Would this count as a collapse? New this morning from Gallup:

No president who’s polling at 38 percent approval is getting reelected. That doesn’t mean Norpoth’s wrong — there are still four months for POTUS to rebound — but it means he’d be badly wrong if the election were held today. Nor is there as much consolation as there may seem in the idea that there are still four months until America votes. Polling on July 4 is actually a reasonably solid predictor of electoral outcomes historically, writes Harry Enten:

[S]ince 1940, the final result differs from the polls at this point by an average of just 7 points. The median difference is only about 4.5 points.

These should be quite worrisome for Trump given he’s already down double-digits, and there’s no guarantee any polling miss would benefit him.

Indeed, we can translate past polling to give us odds about the current election. At least 8-in-10 to 9-in-10 times based solely on the horserace polling, Biden would be expected to take more votes in the fall.

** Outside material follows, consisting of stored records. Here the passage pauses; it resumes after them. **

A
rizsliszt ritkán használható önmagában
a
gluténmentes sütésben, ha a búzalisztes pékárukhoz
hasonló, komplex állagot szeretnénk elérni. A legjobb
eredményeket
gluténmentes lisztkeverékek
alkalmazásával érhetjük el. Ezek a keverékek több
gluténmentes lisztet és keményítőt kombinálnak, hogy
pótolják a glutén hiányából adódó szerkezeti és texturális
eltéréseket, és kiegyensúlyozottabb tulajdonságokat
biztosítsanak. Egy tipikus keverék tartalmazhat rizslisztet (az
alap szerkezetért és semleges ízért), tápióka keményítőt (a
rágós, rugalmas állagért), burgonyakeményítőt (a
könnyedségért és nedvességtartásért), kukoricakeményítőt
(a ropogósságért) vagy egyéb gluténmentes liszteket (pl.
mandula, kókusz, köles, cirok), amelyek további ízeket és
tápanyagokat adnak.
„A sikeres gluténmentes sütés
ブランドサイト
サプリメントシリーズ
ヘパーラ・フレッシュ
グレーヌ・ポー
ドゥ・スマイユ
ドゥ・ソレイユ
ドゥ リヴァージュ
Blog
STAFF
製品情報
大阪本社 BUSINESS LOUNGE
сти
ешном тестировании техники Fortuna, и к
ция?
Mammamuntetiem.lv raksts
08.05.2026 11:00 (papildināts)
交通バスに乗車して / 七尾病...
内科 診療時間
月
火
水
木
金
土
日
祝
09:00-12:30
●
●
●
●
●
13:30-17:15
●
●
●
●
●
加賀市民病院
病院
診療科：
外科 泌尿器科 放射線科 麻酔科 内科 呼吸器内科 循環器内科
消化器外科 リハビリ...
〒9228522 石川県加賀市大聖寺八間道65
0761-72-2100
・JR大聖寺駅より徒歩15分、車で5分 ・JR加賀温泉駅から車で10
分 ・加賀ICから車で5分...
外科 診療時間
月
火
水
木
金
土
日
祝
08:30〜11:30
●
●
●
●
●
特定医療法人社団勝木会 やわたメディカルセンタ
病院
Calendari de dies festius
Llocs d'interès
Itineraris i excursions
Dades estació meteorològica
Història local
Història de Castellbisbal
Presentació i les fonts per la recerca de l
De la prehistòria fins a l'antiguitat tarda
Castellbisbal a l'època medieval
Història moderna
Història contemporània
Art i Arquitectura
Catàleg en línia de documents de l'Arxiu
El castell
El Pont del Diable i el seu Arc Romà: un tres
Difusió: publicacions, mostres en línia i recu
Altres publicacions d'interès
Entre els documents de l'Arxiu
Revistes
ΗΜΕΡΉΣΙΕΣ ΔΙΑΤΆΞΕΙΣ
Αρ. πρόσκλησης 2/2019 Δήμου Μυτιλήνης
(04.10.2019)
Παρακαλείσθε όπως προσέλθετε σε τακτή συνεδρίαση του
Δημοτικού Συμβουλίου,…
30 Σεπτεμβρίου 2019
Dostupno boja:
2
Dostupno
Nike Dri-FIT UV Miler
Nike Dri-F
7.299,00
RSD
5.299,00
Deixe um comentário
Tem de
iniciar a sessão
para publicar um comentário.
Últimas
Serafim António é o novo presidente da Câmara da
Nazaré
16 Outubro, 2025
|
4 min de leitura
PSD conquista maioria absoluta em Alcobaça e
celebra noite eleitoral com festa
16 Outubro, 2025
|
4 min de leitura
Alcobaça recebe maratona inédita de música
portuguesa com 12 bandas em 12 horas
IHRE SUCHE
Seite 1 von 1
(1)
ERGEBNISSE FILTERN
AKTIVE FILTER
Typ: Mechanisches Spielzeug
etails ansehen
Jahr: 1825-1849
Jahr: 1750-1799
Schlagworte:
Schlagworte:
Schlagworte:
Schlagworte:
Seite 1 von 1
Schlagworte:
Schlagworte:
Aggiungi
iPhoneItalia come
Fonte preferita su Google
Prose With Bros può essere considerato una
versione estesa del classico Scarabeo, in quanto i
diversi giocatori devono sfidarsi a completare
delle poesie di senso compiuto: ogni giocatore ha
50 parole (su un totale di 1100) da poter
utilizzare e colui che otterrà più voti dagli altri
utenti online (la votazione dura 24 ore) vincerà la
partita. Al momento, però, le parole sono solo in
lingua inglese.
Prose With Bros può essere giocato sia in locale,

More troublesome for Trump: no one in an incumbent presidential election has been polling above 50% at this point like Biden and gone on to lose.

History’s either going to end up misleading Enten or it’s going to end up misleading Norpoth. As for Norpoth’s claim that the candidate who runs stronger in the primary almost always wins the general election, you can understand why that might generally hold true. It’s a measure of partisan enthusiasm and we’d expect a candidate whose fans are more enthusiastic to turn out in greater numbers in the general election and defeat a candidate whose supporters are less so. The wrinkle this year is that Democrats despise the president so thoroughly that he may be generating more “enthusiasm” in the other party than he is in his own. Multiple polls that have had Biden leading him big nationally have found heavy majorities of Dems saying that they’re motivated more by their desire to defeat Trump than by their desire to see Biden win. In fact, today’s Gallup poll finds an 89-point gap between Republican approval of Trump (91 percent) and Democratic approval (two percent), the highest the firm has ever measured. I don’t know that conventional metrics for enthusiasm work in a situation where one party basically unanimously wants the current guy out.

As for 362 electoral votes, Trump’s own campaign staff seems to have written off the possibility of him building on his total of 306 from 2016. “States that top campaign officials had said they had the luxury of pursuing are no longer considered add-ons to the president’s electoral vote tally but backstops to keep him afloat,” Politico reported today, citing people close to or involved with his reelection operation. The campaign is spending big on ads in states Trump already won four years ago, like Georgia and Florida, in hopes of keeping them red instead of in blue states in hopes of expanding the map, and donors are allegedly increasingly resigned to losing Michigan and Wisconsin. “We don’t need 306. We just need 270. We can lose Michigan and lose Pennsylvania and still win,” said one Trump advisor. That’s light-years more realistic than 362.

In lieu of an exit question, here’s a new poll that’s encouraging for Trump, relatively speaking. Trafalgar, the pollster that predicted his Rust Belt wins in 2016, has him tied with Biden in Florida at a moment when other pollsters tend to show Sleepy Joe up by five points or better. Fox News recently had Biden by nine(!) there.